Ona bakmayı sürdürdüm. Koridorda bir sessizlik oldu. Bu açık meydan okumaya karşılık vereceğimi, bir tartışma çıkacağını sanan diğer veliler gergin ve suskun bize 
baktılar . Ben ise gözlerimi ayırmadan kadına bakmayı sürdürdüm . Bakışlarımda ne vardı bilmiyorum.Kaşlarım çatık bile değildi. Kadriye olarak baktım , bir anne olarak baktım , insan olarak baktım, yeşil ile maviyi kucaklayan Trabzon'da yoğrulmuş  kalbimin sorgusuyla baktım,Selin'in annesi olarak baktım,işten çıkıp koşturmaktan yorulmuş biri olarak baktım...yüzü kızardı kızardı kızardı. Yaklaşık bir dakika kadar gözlerimizi birbirimizden ayırmadık.

Sonra içerideki öğretmen kapıyı açtı.

-"Oooo Selin Erdem'in annesi gelmiş, buyrun lütfen Kadriye Hanım " dedi sesinde belirgin bir memnuniyetle.

Kadına bakmayı sürdürdüm hala suskun ve kımıldamaksızın. Koridorda herkes hala bize bakıyordu suskun ve kımıltısız .
Kadın başını eğdi.
Selin Erdem'in annesi kadının eğik başına bakmayı sürdürdü...sonra döndü ve sınıfa girdi.
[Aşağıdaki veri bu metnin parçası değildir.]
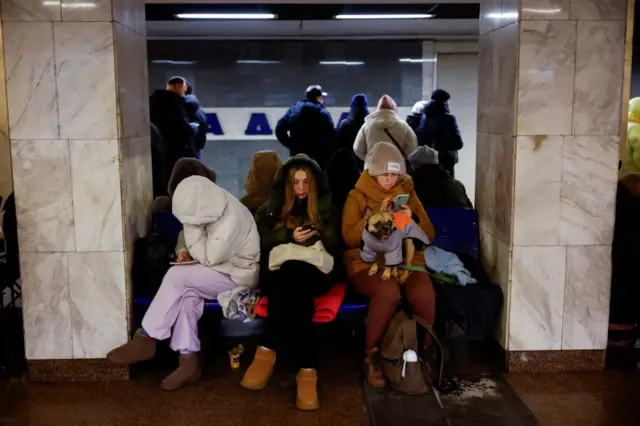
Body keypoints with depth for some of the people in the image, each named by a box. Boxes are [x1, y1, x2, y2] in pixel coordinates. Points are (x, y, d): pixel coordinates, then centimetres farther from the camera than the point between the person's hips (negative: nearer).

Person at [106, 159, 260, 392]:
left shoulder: (230, 219, -29)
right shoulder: (209, 205, -4)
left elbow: (207, 258, -24)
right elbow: (189, 230, 13)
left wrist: (192, 227, -24)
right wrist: (182, 250, -8)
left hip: (237, 275, -8)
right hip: (218, 267, 8)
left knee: (177, 276, -25)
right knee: (187, 291, -25)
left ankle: (145, 339, -13)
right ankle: (188, 362, -22)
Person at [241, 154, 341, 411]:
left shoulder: (326, 209, 21)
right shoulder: (272, 207, 23)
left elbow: (335, 245, 9)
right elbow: (259, 239, 6)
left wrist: (316, 236, -10)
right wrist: (289, 236, -8)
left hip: (314, 273, 0)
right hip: (278, 272, 1)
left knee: (294, 273, -40)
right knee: (293, 285, -40)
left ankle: (268, 350, -42)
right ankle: (307, 370, -47)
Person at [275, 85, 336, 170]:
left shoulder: (293, 110, 8)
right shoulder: (322, 113, -8)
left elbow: (279, 129, 6)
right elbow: (331, 135, -14)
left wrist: (291, 144, 9)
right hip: (318, 157, -5)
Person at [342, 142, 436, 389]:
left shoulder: (408, 194, 15)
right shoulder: (357, 196, 5)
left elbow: (429, 235, 12)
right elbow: (350, 238, -7)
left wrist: (413, 219, -8)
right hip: (369, 262, -2)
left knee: (424, 293, -32)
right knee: (388, 292, -37)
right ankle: (370, 358, -18)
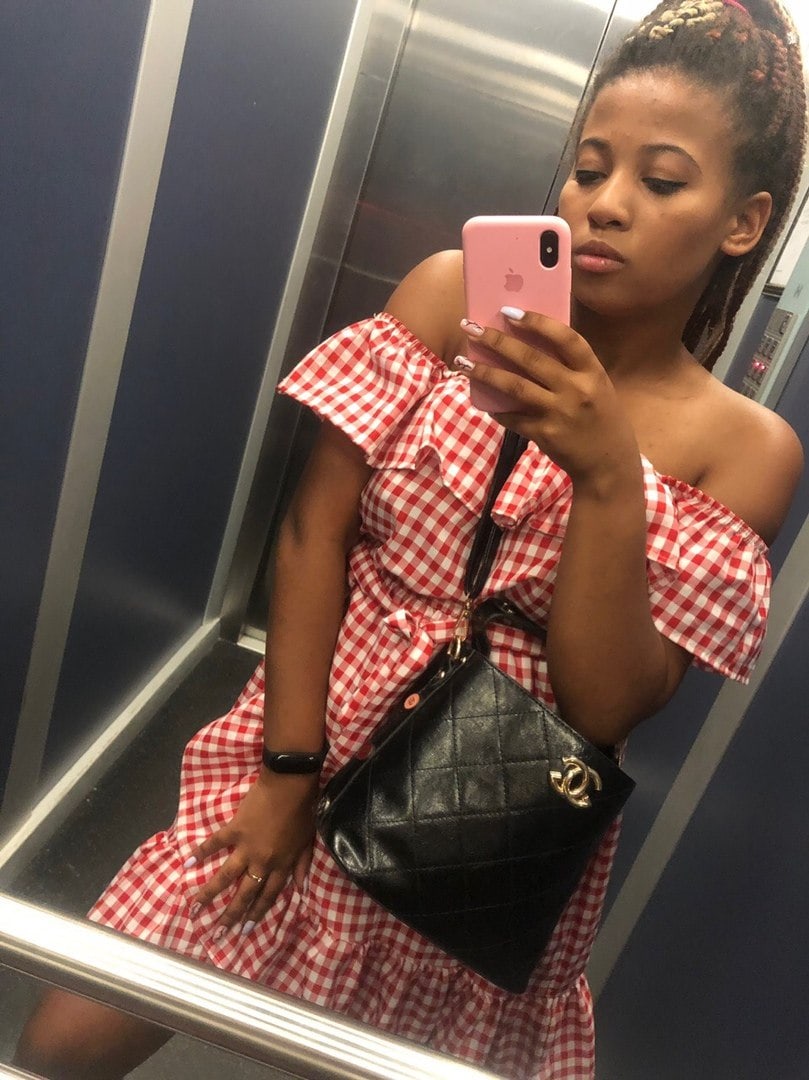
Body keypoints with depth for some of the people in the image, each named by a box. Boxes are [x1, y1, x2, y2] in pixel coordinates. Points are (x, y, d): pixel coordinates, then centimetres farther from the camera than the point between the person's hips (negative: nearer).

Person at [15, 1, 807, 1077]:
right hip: (313, 749, 1)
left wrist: (605, 477, -27)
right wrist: (289, 770, -10)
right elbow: (315, 527, -8)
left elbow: (606, 708, -14)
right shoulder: (456, 294, -5)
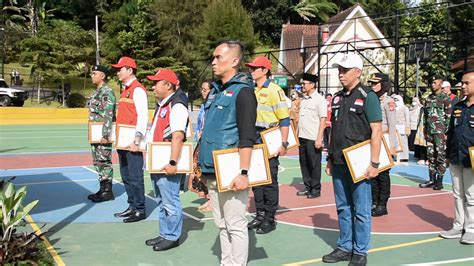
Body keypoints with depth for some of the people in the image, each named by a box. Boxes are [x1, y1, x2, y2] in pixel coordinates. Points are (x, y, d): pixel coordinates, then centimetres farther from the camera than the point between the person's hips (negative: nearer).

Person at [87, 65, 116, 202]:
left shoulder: (107, 92, -13)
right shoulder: (96, 92, 16)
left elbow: (108, 116, -20)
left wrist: (105, 135, -23)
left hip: (102, 134, -10)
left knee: (104, 162, -3)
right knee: (97, 162, 13)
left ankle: (107, 192, 5)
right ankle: (102, 189, 22)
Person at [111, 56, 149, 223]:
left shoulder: (137, 90, -12)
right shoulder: (125, 90, 17)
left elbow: (143, 117, -20)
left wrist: (137, 140, -22)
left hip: (132, 143, -10)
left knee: (135, 177, -3)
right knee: (126, 176, 14)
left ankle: (140, 210, 6)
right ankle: (132, 207, 24)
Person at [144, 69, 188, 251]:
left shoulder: (177, 106, -16)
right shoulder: (161, 105, 16)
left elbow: (178, 136, -24)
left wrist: (173, 162, -28)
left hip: (167, 165, -10)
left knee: (170, 202, 0)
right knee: (161, 201, 18)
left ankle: (172, 237, 13)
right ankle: (164, 234, 29)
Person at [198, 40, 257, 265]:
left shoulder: (243, 90, -9)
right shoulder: (215, 90, 15)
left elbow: (247, 137, -17)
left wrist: (243, 172, -22)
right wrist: (203, 162, 18)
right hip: (212, 170, 8)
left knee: (235, 225, 1)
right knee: (221, 224, 16)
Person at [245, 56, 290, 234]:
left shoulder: (274, 90, -11)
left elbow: (284, 118, -14)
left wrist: (283, 143, -17)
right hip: (254, 140, 7)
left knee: (270, 180, 1)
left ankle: (270, 219, 11)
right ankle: (260, 214, 24)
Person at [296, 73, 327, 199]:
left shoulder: (319, 100, -9)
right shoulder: (303, 99, 12)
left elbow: (323, 120, -13)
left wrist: (319, 139, -17)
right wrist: (297, 134, 15)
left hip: (313, 138, -7)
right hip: (302, 137, 7)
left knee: (314, 165, 2)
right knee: (304, 163, 12)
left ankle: (316, 190, 12)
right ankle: (307, 187, 24)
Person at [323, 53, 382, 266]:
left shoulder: (368, 96, -7)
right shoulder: (337, 98, 12)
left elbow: (376, 131, -11)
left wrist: (374, 163, -16)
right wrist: (330, 158, 16)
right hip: (339, 163, 7)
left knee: (360, 210, 2)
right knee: (343, 208, 14)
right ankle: (345, 247, 25)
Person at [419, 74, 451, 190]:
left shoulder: (445, 98, -4)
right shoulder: (429, 98, 14)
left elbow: (449, 116, -7)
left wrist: (447, 132, -11)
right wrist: (425, 130, 13)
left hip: (440, 132, -6)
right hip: (429, 131, 6)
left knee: (441, 156, -2)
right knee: (430, 155, 9)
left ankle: (439, 181, 4)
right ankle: (432, 179, 16)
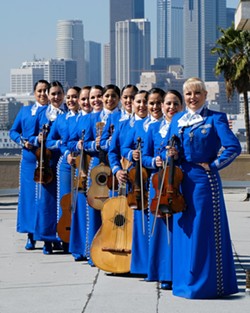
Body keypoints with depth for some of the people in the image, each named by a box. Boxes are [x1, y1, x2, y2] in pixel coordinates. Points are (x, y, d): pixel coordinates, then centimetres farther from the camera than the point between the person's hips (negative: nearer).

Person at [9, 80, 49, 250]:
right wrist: (22, 141, -2)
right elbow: (14, 131, 17)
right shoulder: (25, 110, 17)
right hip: (29, 159, 3)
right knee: (28, 195, 2)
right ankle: (31, 236, 8)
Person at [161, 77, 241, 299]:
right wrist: (170, 154, -3)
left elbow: (234, 147, -14)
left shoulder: (215, 119, -5)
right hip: (181, 181, 6)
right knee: (183, 230, 10)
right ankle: (185, 281, 20)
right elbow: (166, 147, 18)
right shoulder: (177, 120, 12)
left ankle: (206, 283, 3)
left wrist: (213, 165, -13)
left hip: (204, 181, -6)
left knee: (205, 231, -3)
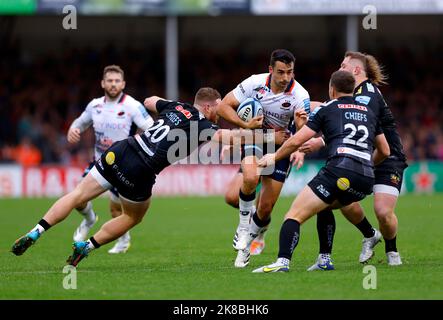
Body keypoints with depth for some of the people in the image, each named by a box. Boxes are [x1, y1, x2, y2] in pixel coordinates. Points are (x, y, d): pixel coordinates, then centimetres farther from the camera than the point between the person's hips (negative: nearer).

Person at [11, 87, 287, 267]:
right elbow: (230, 136, -18)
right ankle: (85, 248, 16)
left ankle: (35, 233, -1)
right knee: (133, 218, 23)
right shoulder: (202, 127, -3)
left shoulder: (176, 107, 16)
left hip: (118, 153, 5)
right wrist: (271, 136, -9)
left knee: (78, 196, 12)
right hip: (138, 174, -5)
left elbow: (149, 102, 36)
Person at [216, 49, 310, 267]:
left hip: (282, 145, 0)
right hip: (255, 137, 0)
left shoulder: (300, 96, -19)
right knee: (250, 178, -33)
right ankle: (243, 227, -9)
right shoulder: (255, 83, -17)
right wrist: (245, 125, -24)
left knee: (266, 207, -3)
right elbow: (224, 106, -10)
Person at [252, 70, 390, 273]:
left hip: (339, 171, -6)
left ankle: (282, 261, -29)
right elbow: (384, 151, 32)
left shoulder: (327, 109, 13)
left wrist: (274, 157, 26)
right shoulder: (368, 112, 26)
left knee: (294, 216, -6)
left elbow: (296, 141, 9)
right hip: (366, 179, 6)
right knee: (325, 205, 33)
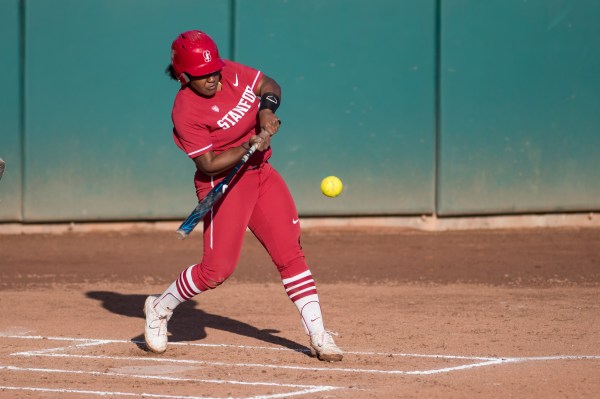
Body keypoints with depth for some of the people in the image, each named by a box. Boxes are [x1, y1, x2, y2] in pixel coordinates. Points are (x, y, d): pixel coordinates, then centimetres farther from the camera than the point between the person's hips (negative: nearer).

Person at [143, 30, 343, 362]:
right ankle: (160, 308, 17)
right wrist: (250, 146, -29)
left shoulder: (230, 73, -2)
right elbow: (208, 164, -20)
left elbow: (268, 85, 12)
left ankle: (318, 337, 2)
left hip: (260, 173, 6)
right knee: (218, 269, -10)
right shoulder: (186, 111, -19)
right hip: (223, 184, -6)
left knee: (290, 253, -1)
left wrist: (266, 107, -10)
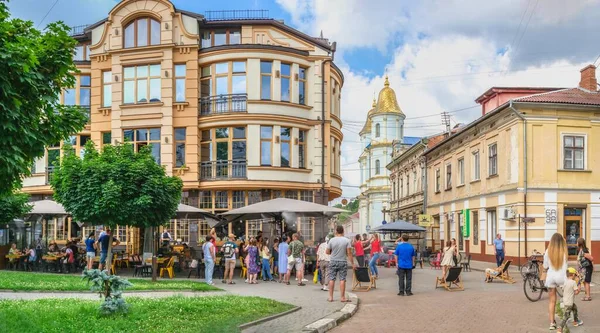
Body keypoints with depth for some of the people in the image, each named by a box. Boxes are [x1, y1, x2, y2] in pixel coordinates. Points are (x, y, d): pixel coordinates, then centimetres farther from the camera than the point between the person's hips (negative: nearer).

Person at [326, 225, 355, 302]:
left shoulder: (331, 240, -3)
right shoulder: (347, 240, -6)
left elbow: (327, 252, 1)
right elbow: (349, 253, -8)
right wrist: (353, 263, -4)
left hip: (333, 262, 1)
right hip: (343, 262, -1)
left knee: (332, 279, 6)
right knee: (342, 279, 2)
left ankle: (330, 297, 9)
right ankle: (342, 297, 4)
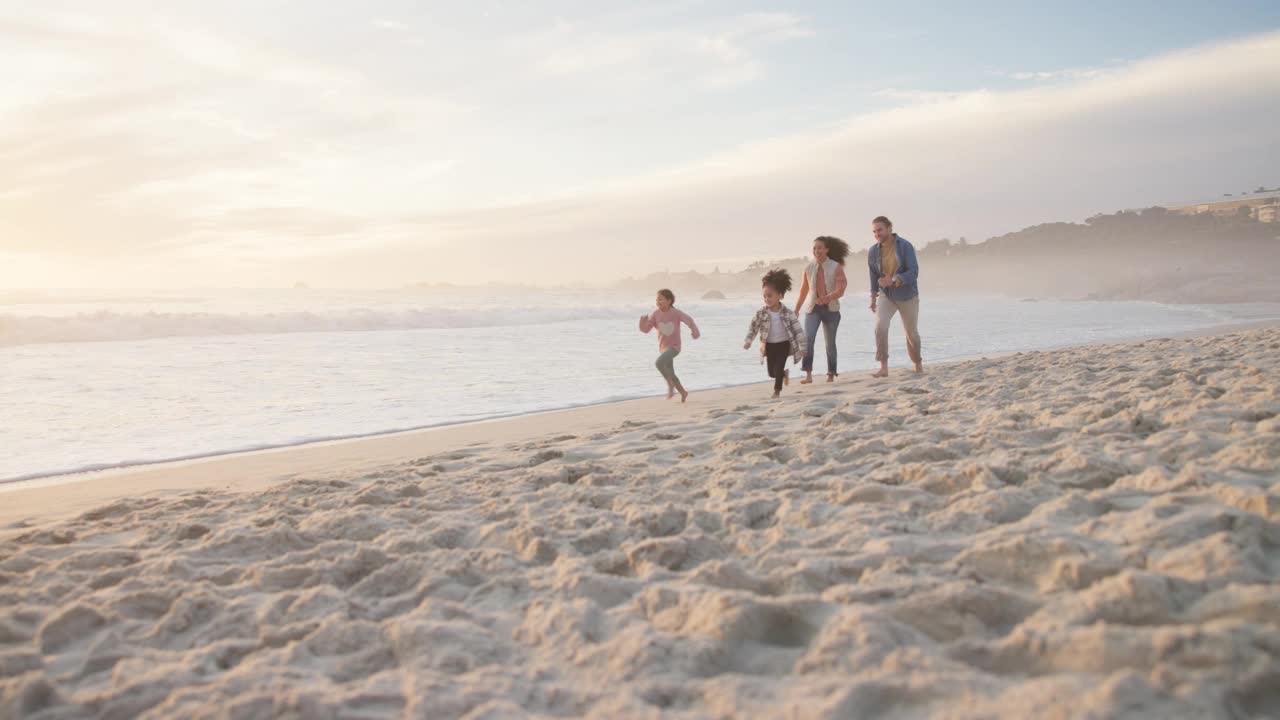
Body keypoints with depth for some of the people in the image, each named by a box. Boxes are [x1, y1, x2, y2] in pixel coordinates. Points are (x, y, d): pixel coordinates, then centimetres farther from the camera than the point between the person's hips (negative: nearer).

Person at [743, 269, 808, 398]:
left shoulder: (787, 313, -17)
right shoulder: (761, 313, -12)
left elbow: (798, 329, -13)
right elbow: (753, 327, 1)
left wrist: (802, 346, -14)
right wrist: (748, 341, -6)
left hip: (783, 344, -3)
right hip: (769, 345, 3)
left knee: (778, 368, -11)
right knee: (771, 372, 9)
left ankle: (777, 390, 6)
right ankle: (784, 374, 42)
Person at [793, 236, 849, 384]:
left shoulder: (836, 268, -7)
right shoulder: (809, 268, 2)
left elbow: (840, 291, -16)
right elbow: (803, 291, 13)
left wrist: (827, 298, -35)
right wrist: (796, 310, 17)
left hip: (831, 309, -1)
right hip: (813, 308, 1)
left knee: (830, 343, 8)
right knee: (808, 338, -18)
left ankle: (831, 374, 24)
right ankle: (808, 374, -20)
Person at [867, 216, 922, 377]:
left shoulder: (905, 246, -17)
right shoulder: (873, 252, -6)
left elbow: (913, 272, -23)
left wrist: (893, 280, -38)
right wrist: (873, 298, 15)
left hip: (908, 296, -2)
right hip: (886, 296, 2)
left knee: (912, 332, 11)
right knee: (880, 326, -22)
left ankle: (918, 364, 36)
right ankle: (884, 368, -20)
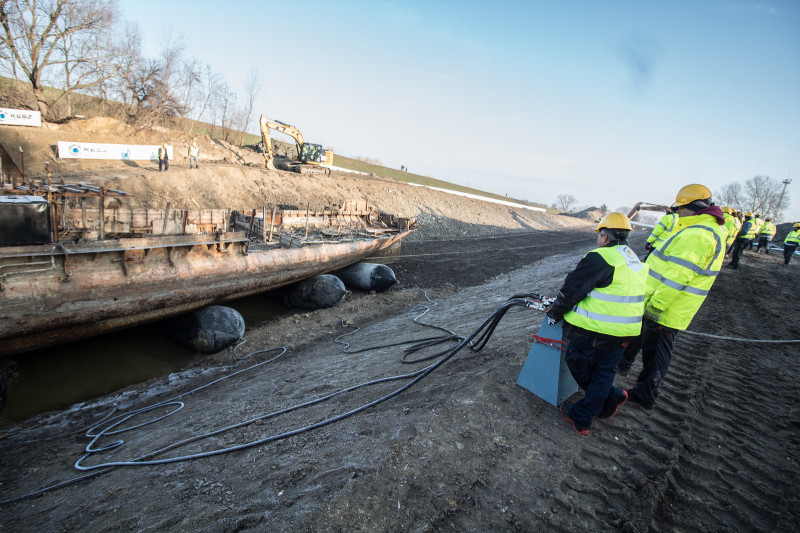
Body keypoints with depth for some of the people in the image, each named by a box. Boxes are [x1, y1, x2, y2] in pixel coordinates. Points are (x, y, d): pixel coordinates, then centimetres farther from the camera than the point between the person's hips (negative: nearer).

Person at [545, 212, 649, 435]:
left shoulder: (600, 258, -15)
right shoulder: (637, 263, 13)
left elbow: (573, 289, -13)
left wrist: (554, 313, 0)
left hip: (593, 330, -8)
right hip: (624, 332, 8)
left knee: (578, 365, 12)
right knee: (604, 373, 13)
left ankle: (611, 396, 16)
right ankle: (581, 418, 19)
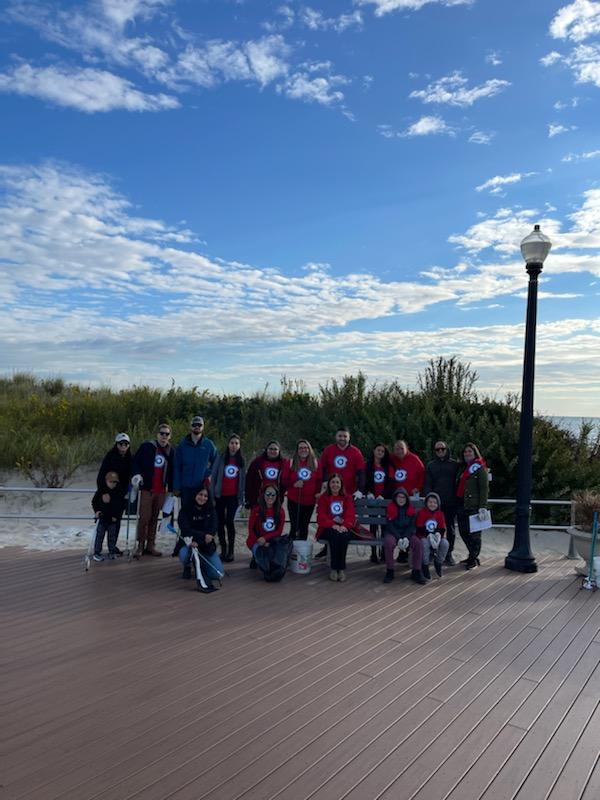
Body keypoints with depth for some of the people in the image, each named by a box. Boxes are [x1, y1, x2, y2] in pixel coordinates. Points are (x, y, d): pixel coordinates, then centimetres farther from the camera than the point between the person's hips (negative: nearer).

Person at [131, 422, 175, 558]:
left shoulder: (170, 450, 9)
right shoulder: (147, 446, -3)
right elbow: (135, 461, 0)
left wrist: (170, 487, 12)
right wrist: (137, 474, -17)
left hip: (161, 490, 4)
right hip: (147, 488, -4)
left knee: (154, 518, 10)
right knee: (144, 517, -5)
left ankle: (150, 545, 19)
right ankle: (140, 546, 6)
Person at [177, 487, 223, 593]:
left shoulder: (210, 510, 1)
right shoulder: (185, 510, -7)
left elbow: (213, 529, -11)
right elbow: (186, 530, -20)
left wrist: (198, 542, -28)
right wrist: (203, 535, -33)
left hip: (206, 546, 2)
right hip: (189, 542, -2)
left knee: (217, 574, -13)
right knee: (184, 555, -38)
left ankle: (200, 563, 20)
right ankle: (188, 566, 1)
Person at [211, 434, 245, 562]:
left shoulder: (241, 460, 5)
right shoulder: (220, 457, -1)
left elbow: (242, 479, 9)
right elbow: (213, 477, 0)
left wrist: (241, 497, 5)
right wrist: (212, 495, -4)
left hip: (233, 496, 0)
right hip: (220, 495, 0)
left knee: (230, 521, -9)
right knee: (220, 522, 5)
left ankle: (231, 550, 0)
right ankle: (223, 549, 17)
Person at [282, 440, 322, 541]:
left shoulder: (315, 463, 4)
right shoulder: (290, 463, 0)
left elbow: (319, 480, 8)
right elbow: (284, 481, 1)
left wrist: (318, 492, -6)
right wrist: (294, 484, -16)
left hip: (310, 501, 2)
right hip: (294, 500, -2)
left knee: (304, 526, 11)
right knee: (294, 526, -4)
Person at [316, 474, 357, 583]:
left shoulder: (347, 497, 13)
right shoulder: (323, 497, 8)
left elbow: (351, 514, 2)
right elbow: (321, 516, -2)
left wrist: (345, 525, -19)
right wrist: (333, 525, -20)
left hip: (344, 528, 1)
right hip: (328, 528, -1)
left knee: (344, 536, -34)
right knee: (335, 535, -35)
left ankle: (341, 568, -26)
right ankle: (334, 568, -27)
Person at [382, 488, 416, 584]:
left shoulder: (411, 508, 4)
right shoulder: (390, 507, -5)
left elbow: (411, 526, 0)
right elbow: (390, 525, -11)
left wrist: (406, 538, -18)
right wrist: (399, 539, -22)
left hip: (407, 533, 3)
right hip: (392, 533, -2)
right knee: (389, 542, -35)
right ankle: (390, 572, -18)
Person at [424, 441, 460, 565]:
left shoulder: (454, 464, 7)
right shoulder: (430, 465, 9)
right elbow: (427, 484, 6)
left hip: (451, 502, 0)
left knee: (450, 528, 5)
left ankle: (449, 553, 15)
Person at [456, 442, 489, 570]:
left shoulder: (480, 468, -3)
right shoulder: (462, 467, 18)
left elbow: (484, 488, -10)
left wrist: (483, 507, -17)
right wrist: (456, 503, 13)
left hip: (473, 506, -7)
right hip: (461, 505, 7)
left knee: (473, 533, -3)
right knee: (463, 532, 10)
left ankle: (473, 559, 7)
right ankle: (472, 556, 24)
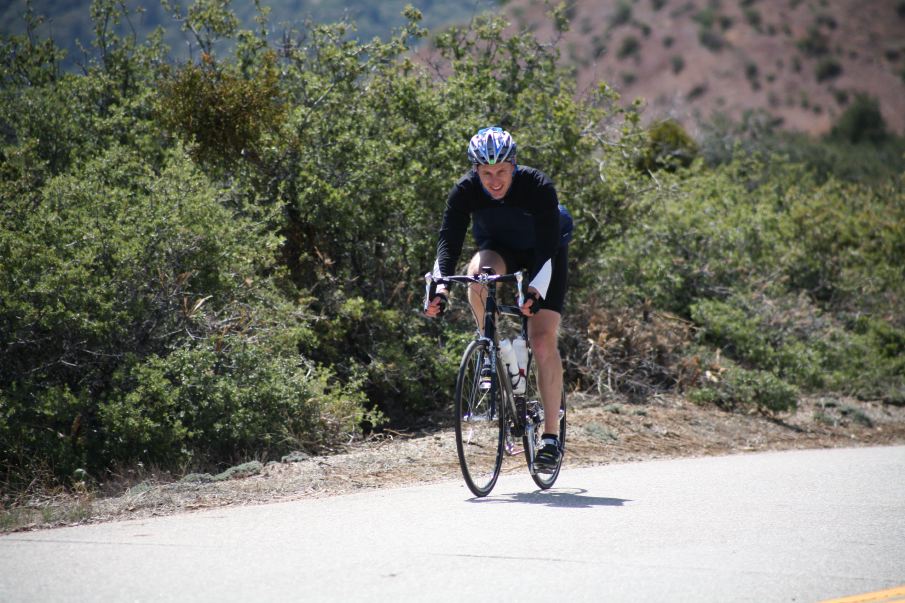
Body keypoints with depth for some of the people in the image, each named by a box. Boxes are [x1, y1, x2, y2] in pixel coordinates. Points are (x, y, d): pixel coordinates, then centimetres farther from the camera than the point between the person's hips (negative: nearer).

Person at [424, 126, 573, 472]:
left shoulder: (538, 187, -33)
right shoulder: (465, 191, -25)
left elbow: (547, 246, -36)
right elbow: (449, 240, -29)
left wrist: (535, 291, -52)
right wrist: (440, 287, -45)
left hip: (545, 252, -2)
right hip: (499, 249, 3)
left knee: (543, 341, -16)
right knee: (478, 272, -36)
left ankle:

Herkes bana "kimbilir ne mutlusundur " "ah bu harika bir şey" deyip duruyor.
Değil.
Selin, o kadının çocuğuna okuldan sonra kalıp ders veriyor matematiği iyi olmadığı için.
Değil
Selin, o pırıl pırıl iyi niyeti ile bir başka koridorda o kadın ve benzerleri ile karşı karşıya kalacak.
Değil
Ben kızıma "hayır" diyebilmeyi ve incinmemeyi öğretebildiğimi sanmıyorum.

Yolu aydınlık ve pürüzsüz olsun tüm çocuklarımızın
Yolların sonunda insan ve mutlu olsunlar
başarının başka tanımını bilmiyorum ben.